Dataset entries:
== Segment start ==

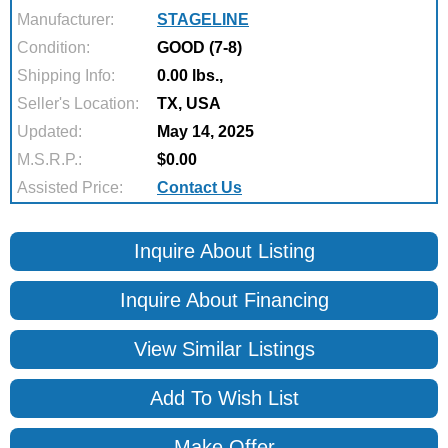
Manufacturer:
STAGELINE
Condition:
GOOD (7-8)
Shipping Info:
0.00 lbs.,
Seller's Location:
TX, USA
Updated:
May 14, 2025
M.S.R.P.:
$0.00
Assisted Price:
Contact Us
Inquire About Listing
Inquire About Financing
View Similar Listings
Add To Wish List
Make Offer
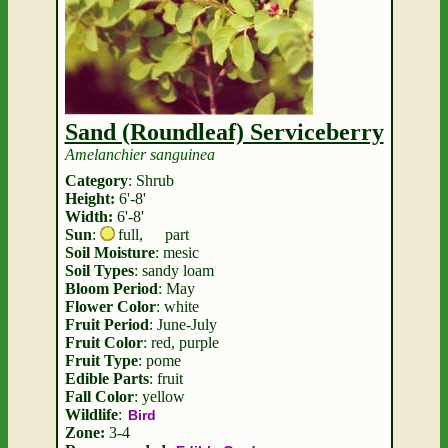
Sand (Roundleaf) Serviceberry
Amelanchier sanguinea
Category
: Shrub
Height:
6'-8'
Width:
6'-8'
Sun
:
full
,
part
Soil Moisture
: mesic
Soil Types
: sandy loam
Bloom Period
: May
Flower Color
: white
Fruit Period
: June-July
Fruit Color
: red, purple
Fruit Type
: pome
Edible Parts
: fruit
Fall Color
: yellow
Wildlife
:
Bird
Zone:
3-4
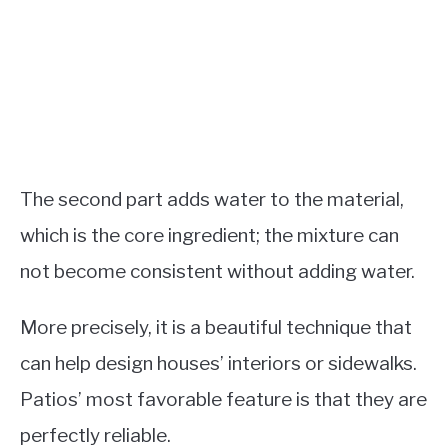
The second part adds water to the material,
which is the core ingredient; the mixture can
not become consistent without adding water.
More precisely, it is a beautiful technique that
can help design houses’ interiors or sidewalks.
Patios’ most favorable feature is that they are
perfectly reliable.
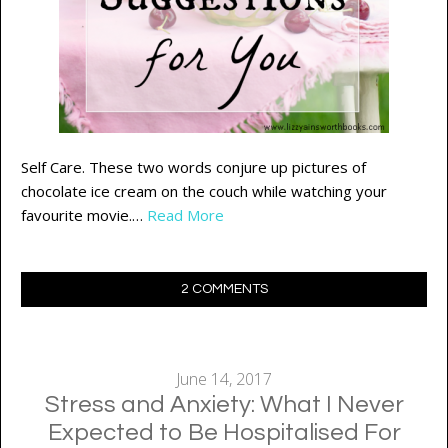
Self Care. These two words conjure up pictures of
chocolate ice cream on the couch while watching your
favourite movie.…
Read More
2 COMMENTS
June 14, 2017
Stress and Anxiety: What I Never
Expected to Be Hospitalised For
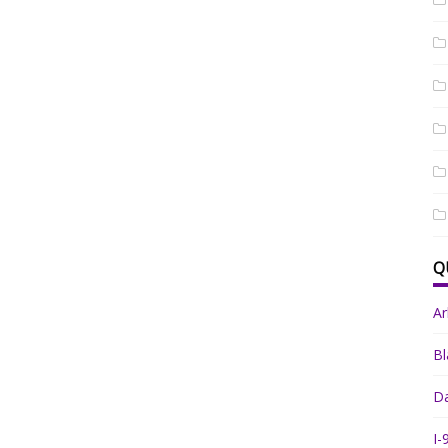
Q
A
Bl
Da
I-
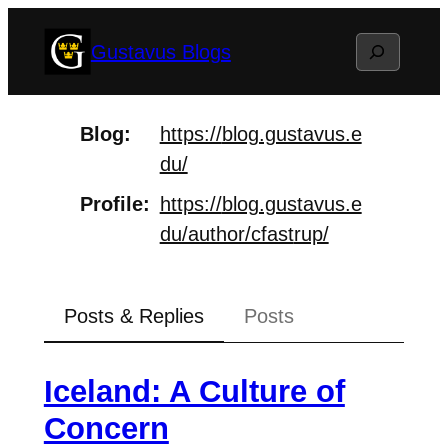
Skip
Search
Gustavus Blogs
to
content
Blog
https://
blog.gustavus.e
du/
Profile
https://
blog.gustavus.e
du/author/cfast
rup/
Posts & Replies
Posts
Iceland: A Culture of
Concern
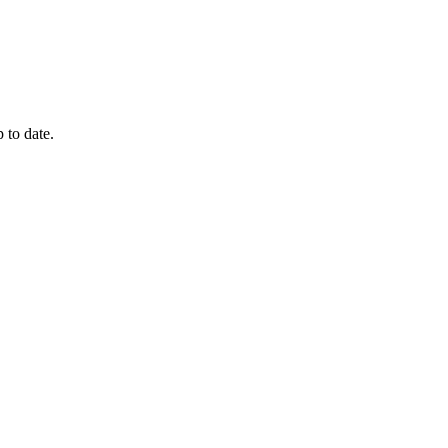
 to date.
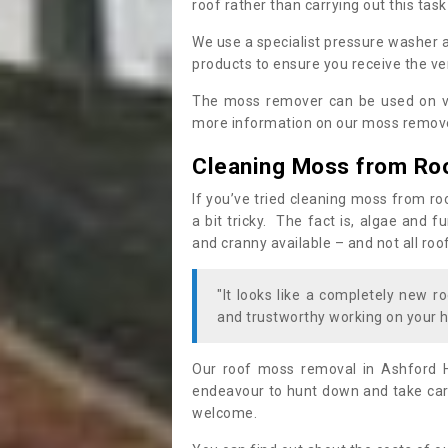
roof rather than carrying out this task
We use a specialist pressure washer 
products to ensure you receive the ver
The moss remover can be used on va
more information on our moss remover
Cleaning Moss from Ro
If you’ve tried cleaning moss from ro
a bit tricky. The fact is, algae and 
and cranny available – and not all roo
"It looks like a completely new ro
and trustworthy working on your h
Our roof moss removal in Ashford H
endeavour to hunt down and take care
welcome.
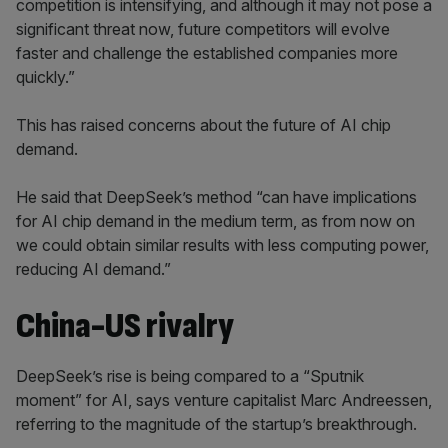
competition is intensifying, and although it may not pose a
significant threat now, future competitors will evolve
faster and challenge the established companies more
quickly.”
This has raised concerns about the future of AI chip
demand.
He said that DeepSeek’s method “can have implications
for AI chip demand in the medium term, as from now on
we could obtain similar results with less computing power,
reducing AI demand.”
China-US rivalry
DeepSeek’s rise is being compared to a “Sputnik
moment” for AI, says venture capitalist Marc Andreessen,
referring to the magnitude of the startup’s breakthrough.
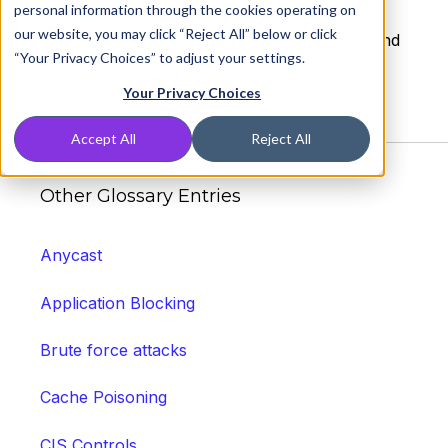
personal information through the cookies operating on
or server clogging up the connection thus
our website, you may click “Reject All” below or click
keeping the network busy and unable to attend
“Your Privacy Choices” to adjust your settings.
to legitimate requests.
Your Privacy Choices
Accept All
Reject All
Other Glossary Entries
Anycast
Application Blocking
Brute force attacks
Cache Poisoning
CIS Controls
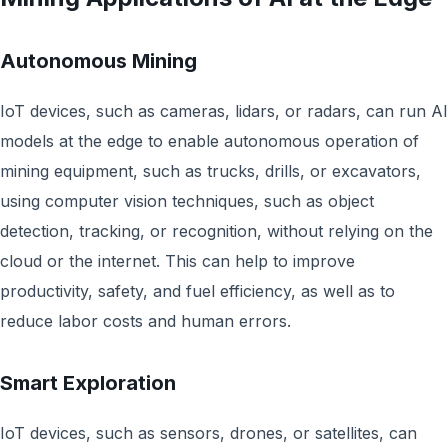
Autonomous Mining
IoT devices, such as cameras, lidars, or radars, can run AI
models at the edge to enable autonomous operation of
mining equipment, such as trucks, drills, or excavators,
using computer vision techniques, such as object
detection, tracking, or recognition, without relying on the
cloud or the internet. This can help to improve
productivity, safety, and fuel efficiency, as well as to
reduce labor costs and human errors.
Smart Exploration
IoT devices, such as sensors, drones, or satellites, can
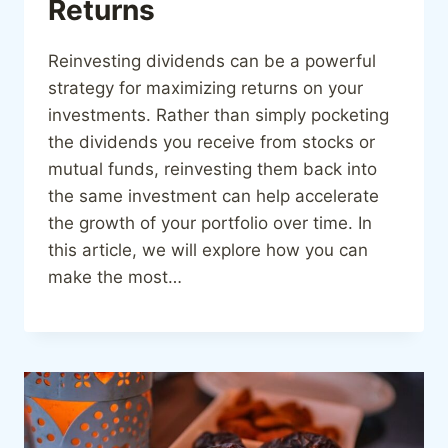
Returns
Reinvesting dividends can be a powerful
strategy for maximizing returns on your
investments. Rather than simply pocketing
the dividends you receive from stocks or
mutual funds, reinvesting them back into
the same investment can help accelerate
the growth of your portfolio over time. In
this article, we will explore how you can
make the most…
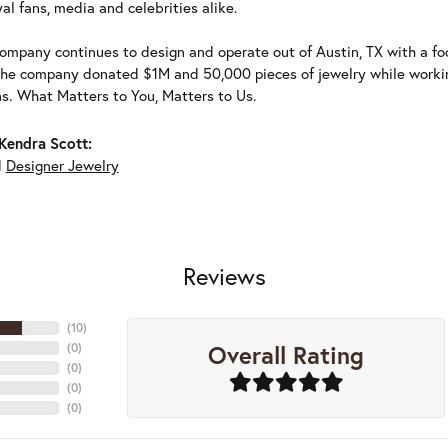
al fans, media and celebrities alike.
ompany continues to design and operate out of Austin, TX with a foc
the company donated $1M and 50,000 pieces of jewelry while working
ns. What Matters to You, Matters to Us.
Kendra Scott:
d
Designer Jewelry
Reviews
(
10
)
Overall Rating
(
0
)
(
0
)
(
0
)
(
0
)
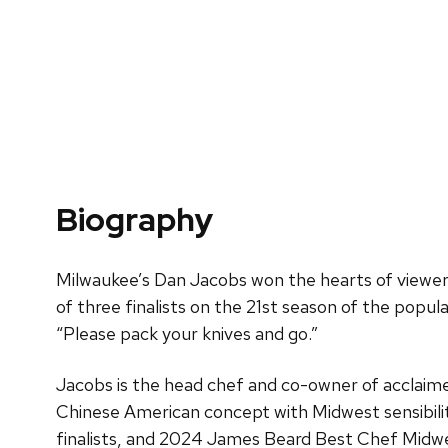
Biography
Milwaukee’s Dan Jacobs won the hearts of viewers
of three finalists on the 21st season of the popul
“Please pack your knives and go.”
Jacobs is the head chef and co-owner of acclaim
Chinese American concept with Midwest sensibili
finalists, and 2024 James Beard Best Chef Midw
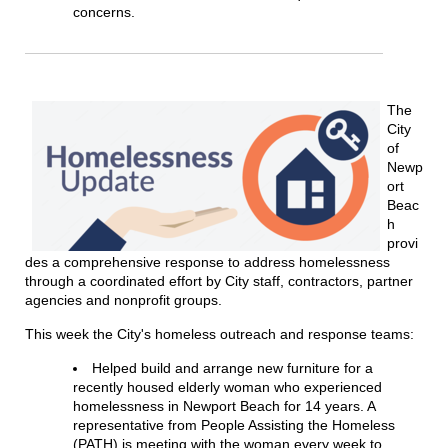
concerns.
The
City
of
Newp
ort
Beac
h
provi
des a comprehensive response to address homelessness
through a coordinated effort by City staff, contractors, partner
agencies and nonprofit groups.
This week the City's homeless outreach and response teams:
Helped build and arrange new furniture for a
recently housed elderly woman who experienced
homelessness in Newport Beach for 14 years. A
representative from People Assisting the Homeless
(PATH) is meeting with the woman every week to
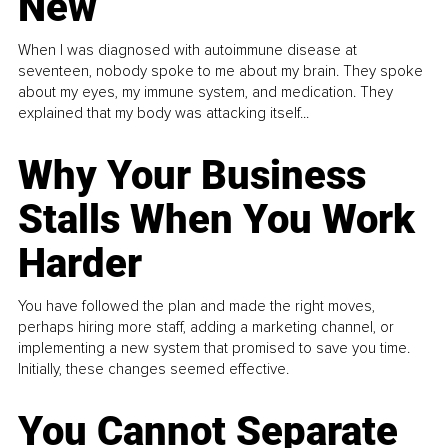
New
When I was diagnosed with autoimmune disease at
seventeen, nobody spoke to me about my brain. They spoke
about my eyes, my immune system, and medication. They
explained that my body was attacking itself...
Why Your Business
Stalls When You Work
Harder
You have followed the plan and made the right moves,
perhaps hiring more staff, adding a marketing channel, or
implementing a new system that promised to save you time.
Initially, these changes seemed effective.
You Cannot Separate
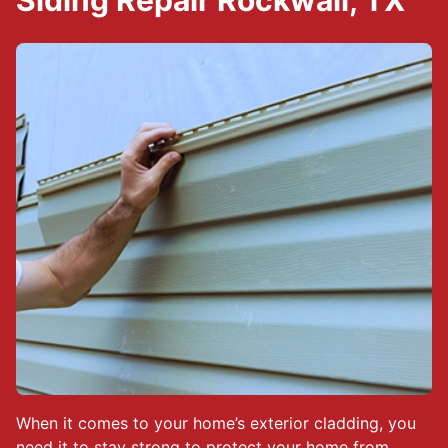
Siding Repair Rockwall, TX
When it comes to your home’s exterior cladding, you
need it to stay strong to protect your home from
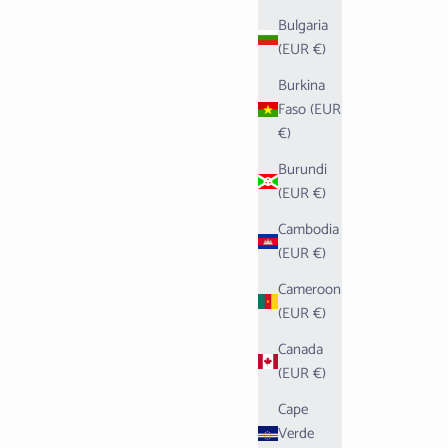
Bulgaria
(EUR €)
Burkina
Faso (EUR
€)
Burundi
(EUR €)
Cambodia
(EUR €)
Cameroon
(EUR €)
Canada
(EUR €)
Cape
Verde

== Segment end ==

- **ASSIGNMENT**: Set down word for word the lines above from the one with "The moss remover can be used on va" up to and including the one with "competition is intensifying, and". Omit every picture.

- **YOUR RESPONSE**:
The moss remover can be used on va
more information on our moss remover
Cleaning Moss from Ro
If you’ve tried cleaning moss from ro
a bit tricky. The fact is, algae and 
and cranny available – and not all roo
"It looks like a completely new ro
and trustworthy working on your h
Our roof moss removal in Ashford H
endeavour to hunt down and take care
welcome.
competition is intensifying, and although it may not pose a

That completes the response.